# [Extracted text]
Wen-Hsiang Lu; Shih-Jui Lin; Yi-Che Chan; Kuan-Hsi Chen

. 2005;2005:475–479.

Semi-Automatic Construction of the Chinese-English MeSH Using Web-Based Term Translation Method

Wen-Hsiang Lu ¹, Shih-Jui Lin ², Yi-Che Chan ¹, Kuan-Hsi Chen ¹

PMCID: PMC1560756 PMID: 16779085

Abstract

Due to language barrier, non-English users are unable to retrieve the most updated medical information from the U.S. authoritative medical websites, such as PubMed and MedlinePlus. A few cross-language medical information retrieval (CLMIR) systems have been utilizing MeSH (Medical Subject Heading) with multilingual thesaurus to bridge the gap. Unfortunately, MeSH has yet not been translated into traditional Chinese currently.

We proposed a semi-automatic approach to constructing Chinese-English MeSH based on Web-based term translation. The system provides knowledge engineers with candidate terms mined from anchor texts and search-result pages. The result is encouraging. Currently, more than 19,000 Chinese-English MeSH entries have been compiled. This thesaurus will be used in Chinese-English CLMIR in the future.

INTRODUCTION

A number of Web resources provide the public and healthcare professionals with the most up-to-date findings in medicine, such as PubMed and MedlinePlus. Although the access of such top-quality resources is free and unlimited for users all around the world, most of this information is available in English only. Non-English users therefore often encounter great barrier of language when trying to access medical information from these websites. In addition, most non-English consumers are not familiar with medical terminology even in their first language. This raises the language barrier even higher in medical information retrieval. For example, most Chinese people know the Chinese layperson’s term Inline graphic (dementia for aged people) but not the medical term (Alzheimer Disease). Currently, it is almost impossible for this population to retrieve consumer health information they need from MedlinePlus. Thus, matching Chinese medical terms, especially lay person’s terms, to English medical terms becomes a critical challenge in order to assist non-English users in finding useful medical information. Unfortunately, there is no system providing Chinese-English cross-language medical information retrieval (CLMIR) now.

Multilingual medical thesaurus plays a crucial role in CLMIR according to the experience of the CliniWeb¹ and other CLMIR systems²^,³. However, manual lexicography is time-consuming and not cost-effective. Till now, there is still no effective method to construct multilingual medical thesauri automatically. Most existing medical thesauri are manually built.

We proposed a new method to semi-automatically map Chinese medical terms to Medical Subject Headings (MeSH) and construct a bilingual medical thesaurus for Chinese-English CLMIR. MeSH is the most significant medical thesaurus in English and has been manually translated into many languages. However, traditional Chinese version of MeSH is still not available currently.

[Saved data entries]
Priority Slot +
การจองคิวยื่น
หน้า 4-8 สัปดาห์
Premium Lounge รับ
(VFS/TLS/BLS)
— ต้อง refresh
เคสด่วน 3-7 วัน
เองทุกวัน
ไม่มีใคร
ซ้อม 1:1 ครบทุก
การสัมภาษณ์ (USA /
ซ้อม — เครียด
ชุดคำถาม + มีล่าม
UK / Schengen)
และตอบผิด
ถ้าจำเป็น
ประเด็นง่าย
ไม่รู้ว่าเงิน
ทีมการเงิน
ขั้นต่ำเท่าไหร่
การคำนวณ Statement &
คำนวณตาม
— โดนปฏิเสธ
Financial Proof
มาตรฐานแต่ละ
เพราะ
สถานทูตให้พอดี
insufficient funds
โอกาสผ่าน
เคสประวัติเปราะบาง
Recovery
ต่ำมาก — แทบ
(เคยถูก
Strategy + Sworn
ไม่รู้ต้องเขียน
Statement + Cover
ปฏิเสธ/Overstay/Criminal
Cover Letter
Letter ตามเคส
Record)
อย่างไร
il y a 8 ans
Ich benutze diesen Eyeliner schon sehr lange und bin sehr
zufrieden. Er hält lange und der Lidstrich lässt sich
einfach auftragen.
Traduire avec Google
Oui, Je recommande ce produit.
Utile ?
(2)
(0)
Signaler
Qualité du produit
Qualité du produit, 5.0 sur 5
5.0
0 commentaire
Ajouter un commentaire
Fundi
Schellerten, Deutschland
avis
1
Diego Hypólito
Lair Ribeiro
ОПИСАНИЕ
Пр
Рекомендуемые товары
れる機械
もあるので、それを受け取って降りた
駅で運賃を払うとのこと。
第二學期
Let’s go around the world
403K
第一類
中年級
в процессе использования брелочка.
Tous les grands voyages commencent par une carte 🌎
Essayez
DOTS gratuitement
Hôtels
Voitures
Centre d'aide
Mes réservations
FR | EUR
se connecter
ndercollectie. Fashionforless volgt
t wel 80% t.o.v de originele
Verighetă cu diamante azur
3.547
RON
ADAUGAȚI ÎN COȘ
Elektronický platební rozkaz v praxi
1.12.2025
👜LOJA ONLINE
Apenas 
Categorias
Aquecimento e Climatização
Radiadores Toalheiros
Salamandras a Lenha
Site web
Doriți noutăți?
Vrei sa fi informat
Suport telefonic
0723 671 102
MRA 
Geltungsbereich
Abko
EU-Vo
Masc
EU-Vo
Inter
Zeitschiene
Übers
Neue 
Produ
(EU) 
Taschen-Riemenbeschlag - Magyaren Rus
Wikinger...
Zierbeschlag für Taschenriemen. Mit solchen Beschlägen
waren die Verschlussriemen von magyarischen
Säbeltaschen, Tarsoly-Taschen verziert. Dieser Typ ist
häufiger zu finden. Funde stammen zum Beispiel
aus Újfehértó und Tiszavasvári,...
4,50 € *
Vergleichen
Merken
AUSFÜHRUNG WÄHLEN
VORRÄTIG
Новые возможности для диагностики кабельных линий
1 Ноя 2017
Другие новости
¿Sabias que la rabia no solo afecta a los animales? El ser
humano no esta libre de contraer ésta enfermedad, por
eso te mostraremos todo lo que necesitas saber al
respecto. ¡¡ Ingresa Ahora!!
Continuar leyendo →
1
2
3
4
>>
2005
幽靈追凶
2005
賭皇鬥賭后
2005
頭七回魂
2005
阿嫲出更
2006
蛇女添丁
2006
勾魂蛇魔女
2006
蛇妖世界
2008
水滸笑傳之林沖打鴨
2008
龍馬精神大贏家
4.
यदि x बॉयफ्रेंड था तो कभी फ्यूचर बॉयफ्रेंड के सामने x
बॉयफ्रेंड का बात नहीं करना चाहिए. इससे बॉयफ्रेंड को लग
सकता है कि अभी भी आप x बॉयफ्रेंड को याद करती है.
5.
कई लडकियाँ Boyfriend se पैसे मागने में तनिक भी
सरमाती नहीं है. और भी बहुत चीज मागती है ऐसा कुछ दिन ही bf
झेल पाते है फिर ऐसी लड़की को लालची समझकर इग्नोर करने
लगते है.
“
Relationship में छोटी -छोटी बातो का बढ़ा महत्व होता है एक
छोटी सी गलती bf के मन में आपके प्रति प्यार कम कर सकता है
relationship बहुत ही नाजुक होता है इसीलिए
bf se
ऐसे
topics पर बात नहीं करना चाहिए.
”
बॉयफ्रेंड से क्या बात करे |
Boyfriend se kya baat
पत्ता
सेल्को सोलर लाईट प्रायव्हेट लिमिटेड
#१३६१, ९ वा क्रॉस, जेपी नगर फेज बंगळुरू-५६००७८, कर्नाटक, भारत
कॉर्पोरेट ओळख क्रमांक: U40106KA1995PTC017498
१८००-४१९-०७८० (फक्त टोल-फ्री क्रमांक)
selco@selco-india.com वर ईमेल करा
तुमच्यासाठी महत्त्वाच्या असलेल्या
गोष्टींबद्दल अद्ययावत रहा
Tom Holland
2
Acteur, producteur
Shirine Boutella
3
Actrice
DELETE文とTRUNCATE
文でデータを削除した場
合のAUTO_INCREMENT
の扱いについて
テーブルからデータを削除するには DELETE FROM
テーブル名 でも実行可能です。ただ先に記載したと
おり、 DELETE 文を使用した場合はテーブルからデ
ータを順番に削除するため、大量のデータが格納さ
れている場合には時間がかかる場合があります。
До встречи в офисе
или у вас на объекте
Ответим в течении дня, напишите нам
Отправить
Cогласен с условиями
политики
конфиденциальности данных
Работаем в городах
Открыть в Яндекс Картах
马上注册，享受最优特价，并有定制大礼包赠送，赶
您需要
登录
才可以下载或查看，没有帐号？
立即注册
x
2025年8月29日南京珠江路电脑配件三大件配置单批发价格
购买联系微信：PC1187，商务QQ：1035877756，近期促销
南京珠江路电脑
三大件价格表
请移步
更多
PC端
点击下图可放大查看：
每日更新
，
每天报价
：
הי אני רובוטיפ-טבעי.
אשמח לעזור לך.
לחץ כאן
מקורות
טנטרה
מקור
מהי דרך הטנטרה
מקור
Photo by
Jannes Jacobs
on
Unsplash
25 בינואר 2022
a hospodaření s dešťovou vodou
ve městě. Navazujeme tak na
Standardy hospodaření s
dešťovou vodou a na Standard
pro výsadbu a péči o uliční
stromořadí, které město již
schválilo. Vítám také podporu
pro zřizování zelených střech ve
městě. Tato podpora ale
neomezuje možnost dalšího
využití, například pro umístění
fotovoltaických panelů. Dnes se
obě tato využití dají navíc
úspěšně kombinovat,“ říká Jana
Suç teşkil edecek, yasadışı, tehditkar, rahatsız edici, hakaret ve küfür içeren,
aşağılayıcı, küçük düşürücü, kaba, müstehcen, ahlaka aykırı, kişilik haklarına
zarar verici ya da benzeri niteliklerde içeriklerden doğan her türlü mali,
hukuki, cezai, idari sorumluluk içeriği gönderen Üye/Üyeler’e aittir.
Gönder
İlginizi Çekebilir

# [Parts of the exercise]
(a) Extract the passage of the MeSH article between "We proposed a new" and "not available currently.", inclusive.
(b) According to the MeSH article, how many Chinese-English MeSH entries have been compiled so far?

# [Solutions below]
(a)
We proposed a new method to semi-automatically map Chinese medical terms to Medical Subject Headings (MeSH) and construct a bilingual medical thesaurus for Chinese-English CLMIR. MeSH is the most significant medical thesaurus in English and has been manually translated into many languages. However, traditional Chinese version of MeSH is still not available currently.

(b) More than 19,000.